While changes impacting RRCU members were significant, internally the credit union experienced a "huge cultural overhaul," Ahern said. "I said if we are going to get serious about this efficiency push, we have to live this. All of the executives have given up their offices, some sit in cubicles with staff. I took the smallest office in the entire facility to bring this point home."
Along with the staff reduction came redeployment, which included an emphasis on new phone centers and sales. The CU retrained where it could, but didn't hesitate to bring in people with new skills sets, including a new VP of sales. "When you hire new people you don't have to worry about 'untraining' them from doing things the old way," Ahern said.
Front-line staff went from being jacks of all trades to handling a high number of transactions and referring members to the sales team to obtain products and services. "We came to grips with the fact that we should not expect any sales from people in certain positions," Ahern said. "We think segmenting these tasks makes everyone's jobs a lot simpler, and people are more confident in what they do."
A greater emphasis was put on variable pay, such as bonuses. "Previously we were driven by base compensation," Ahern explained. "We held base pay and increased variable pay to drive performance around our efficiency and cost-cutting metrics." Despite reducing staff to 34 from 52, RRCU has increased variable compensation and bonuses by 78%.
The benefit to members from of all the moves is clear in their returns, said Ahern. A 48-month auto loan is 4%, and deposit products compete nationally with banks and investment firms like ING. Red Rocks' capital ratio is 9.1%. "We said since we are going to more self-service we have to pay attention to national rates." At press time, RRCU's High-Yield savings paid 1.61%, 20 basis points above ING, Ahern pointed out. A one-year CD returned 2.12%."

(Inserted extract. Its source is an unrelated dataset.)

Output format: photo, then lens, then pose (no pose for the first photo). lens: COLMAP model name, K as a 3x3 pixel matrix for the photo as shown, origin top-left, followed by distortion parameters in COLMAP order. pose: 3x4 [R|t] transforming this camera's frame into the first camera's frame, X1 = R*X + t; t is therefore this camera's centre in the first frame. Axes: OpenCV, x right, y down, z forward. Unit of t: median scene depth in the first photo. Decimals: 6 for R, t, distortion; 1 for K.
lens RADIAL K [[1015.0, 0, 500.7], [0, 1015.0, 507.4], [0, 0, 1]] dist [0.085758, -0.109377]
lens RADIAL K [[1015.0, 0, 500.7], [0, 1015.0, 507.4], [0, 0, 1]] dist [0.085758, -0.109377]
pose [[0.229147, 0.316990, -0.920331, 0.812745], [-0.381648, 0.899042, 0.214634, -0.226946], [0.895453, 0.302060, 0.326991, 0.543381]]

"It's all about hard choices," Ahern asserted. "I think a lot of times CEOs — and I speak for myself — buy into the latest concept, the latest consultant pitch, and run off and pretend to be something we are not. For so many years Red Rocks forgot that it was a credit union and wanted to become more like a retail community bank. We are not significantly big enough — and I would say most of us aren't — to do that and do it well. I used to believe that bigger is better and there was such a thing as too big to fail — which has proven to be a fallacy. As I said, we had forgotten who we are."